Problem details | When checking the entries below, count every line with the word "Sumatra", then give only that number.

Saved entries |
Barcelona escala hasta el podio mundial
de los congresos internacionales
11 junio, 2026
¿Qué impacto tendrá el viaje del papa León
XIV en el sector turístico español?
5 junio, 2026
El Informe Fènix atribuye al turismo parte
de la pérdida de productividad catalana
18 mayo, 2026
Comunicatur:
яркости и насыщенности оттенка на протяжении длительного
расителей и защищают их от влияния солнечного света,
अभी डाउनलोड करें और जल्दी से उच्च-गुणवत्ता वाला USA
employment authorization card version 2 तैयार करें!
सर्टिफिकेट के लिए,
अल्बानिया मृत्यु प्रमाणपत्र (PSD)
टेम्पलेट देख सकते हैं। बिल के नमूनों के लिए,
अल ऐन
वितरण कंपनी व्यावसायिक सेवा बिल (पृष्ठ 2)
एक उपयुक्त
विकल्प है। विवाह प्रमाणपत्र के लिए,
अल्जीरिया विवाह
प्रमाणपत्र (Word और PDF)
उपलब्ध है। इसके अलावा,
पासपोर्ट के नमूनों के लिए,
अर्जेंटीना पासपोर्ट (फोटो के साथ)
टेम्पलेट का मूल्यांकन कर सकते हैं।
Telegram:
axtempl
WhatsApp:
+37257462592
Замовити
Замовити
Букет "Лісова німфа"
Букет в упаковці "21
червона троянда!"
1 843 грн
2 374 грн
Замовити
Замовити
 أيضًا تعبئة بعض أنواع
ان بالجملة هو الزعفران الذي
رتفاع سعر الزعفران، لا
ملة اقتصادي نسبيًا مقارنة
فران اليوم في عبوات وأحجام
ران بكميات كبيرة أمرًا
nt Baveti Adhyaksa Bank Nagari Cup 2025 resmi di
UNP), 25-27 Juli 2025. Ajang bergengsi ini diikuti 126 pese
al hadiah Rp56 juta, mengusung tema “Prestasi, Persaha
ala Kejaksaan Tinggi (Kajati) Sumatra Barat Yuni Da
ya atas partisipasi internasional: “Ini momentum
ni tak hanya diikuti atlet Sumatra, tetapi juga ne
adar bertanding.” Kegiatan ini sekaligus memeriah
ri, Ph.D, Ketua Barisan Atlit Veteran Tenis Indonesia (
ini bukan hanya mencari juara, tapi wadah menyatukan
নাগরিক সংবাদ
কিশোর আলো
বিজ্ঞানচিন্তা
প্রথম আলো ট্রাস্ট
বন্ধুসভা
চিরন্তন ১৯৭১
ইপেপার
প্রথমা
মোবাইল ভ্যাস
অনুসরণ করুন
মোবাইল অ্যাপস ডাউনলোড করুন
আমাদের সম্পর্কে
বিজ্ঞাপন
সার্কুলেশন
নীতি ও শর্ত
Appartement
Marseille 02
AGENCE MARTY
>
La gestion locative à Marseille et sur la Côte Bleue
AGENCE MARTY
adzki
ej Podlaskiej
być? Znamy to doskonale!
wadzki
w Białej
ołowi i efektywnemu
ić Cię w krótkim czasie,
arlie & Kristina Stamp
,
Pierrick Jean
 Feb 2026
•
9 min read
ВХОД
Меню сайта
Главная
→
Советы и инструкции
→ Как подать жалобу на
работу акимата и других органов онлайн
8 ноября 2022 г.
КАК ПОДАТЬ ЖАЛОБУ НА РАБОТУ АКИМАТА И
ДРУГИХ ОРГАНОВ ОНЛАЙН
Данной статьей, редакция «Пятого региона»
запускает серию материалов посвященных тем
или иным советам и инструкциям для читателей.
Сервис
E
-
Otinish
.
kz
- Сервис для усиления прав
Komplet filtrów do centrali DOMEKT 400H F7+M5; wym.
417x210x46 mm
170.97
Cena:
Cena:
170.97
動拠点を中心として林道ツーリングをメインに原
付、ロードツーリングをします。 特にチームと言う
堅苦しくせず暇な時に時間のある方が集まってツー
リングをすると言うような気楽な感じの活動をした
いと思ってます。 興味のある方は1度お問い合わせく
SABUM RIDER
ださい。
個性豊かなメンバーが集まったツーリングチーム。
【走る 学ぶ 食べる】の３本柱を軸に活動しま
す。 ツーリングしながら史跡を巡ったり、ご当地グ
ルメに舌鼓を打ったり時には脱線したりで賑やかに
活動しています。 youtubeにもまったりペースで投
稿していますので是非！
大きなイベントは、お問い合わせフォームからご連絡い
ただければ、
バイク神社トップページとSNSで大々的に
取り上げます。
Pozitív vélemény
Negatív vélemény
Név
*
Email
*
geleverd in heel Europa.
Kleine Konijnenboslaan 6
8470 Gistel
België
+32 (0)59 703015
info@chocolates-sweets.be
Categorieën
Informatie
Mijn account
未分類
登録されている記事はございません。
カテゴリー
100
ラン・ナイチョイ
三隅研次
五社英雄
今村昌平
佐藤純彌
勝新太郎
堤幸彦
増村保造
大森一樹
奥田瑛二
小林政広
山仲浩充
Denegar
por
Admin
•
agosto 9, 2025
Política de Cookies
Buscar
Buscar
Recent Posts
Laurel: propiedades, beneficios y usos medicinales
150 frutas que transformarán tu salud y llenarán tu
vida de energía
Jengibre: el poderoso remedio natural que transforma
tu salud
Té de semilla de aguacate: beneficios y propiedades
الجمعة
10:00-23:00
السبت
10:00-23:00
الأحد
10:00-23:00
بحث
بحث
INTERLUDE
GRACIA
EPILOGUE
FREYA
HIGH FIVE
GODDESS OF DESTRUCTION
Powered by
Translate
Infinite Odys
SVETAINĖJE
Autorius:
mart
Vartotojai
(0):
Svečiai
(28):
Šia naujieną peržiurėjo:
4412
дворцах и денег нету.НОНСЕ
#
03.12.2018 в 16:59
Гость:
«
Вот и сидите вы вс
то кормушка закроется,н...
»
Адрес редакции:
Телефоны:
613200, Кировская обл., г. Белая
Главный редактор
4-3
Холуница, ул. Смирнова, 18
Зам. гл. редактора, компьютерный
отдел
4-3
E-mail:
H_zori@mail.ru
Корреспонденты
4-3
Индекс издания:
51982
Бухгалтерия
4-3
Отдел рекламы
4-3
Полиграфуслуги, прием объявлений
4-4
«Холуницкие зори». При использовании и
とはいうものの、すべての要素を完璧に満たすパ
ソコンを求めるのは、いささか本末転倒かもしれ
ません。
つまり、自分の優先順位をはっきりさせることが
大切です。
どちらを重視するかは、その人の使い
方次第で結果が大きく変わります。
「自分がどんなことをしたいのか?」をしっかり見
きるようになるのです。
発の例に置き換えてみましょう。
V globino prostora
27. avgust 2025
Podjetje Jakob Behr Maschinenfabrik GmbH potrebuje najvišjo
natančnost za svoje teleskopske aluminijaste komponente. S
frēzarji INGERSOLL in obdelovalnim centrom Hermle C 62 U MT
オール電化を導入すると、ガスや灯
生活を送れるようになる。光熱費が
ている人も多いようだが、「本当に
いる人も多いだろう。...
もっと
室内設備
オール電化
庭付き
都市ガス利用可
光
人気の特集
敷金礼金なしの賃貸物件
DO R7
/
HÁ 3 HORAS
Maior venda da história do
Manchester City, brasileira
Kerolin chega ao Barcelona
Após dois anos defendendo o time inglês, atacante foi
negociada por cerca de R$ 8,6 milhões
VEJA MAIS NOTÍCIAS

Response | 2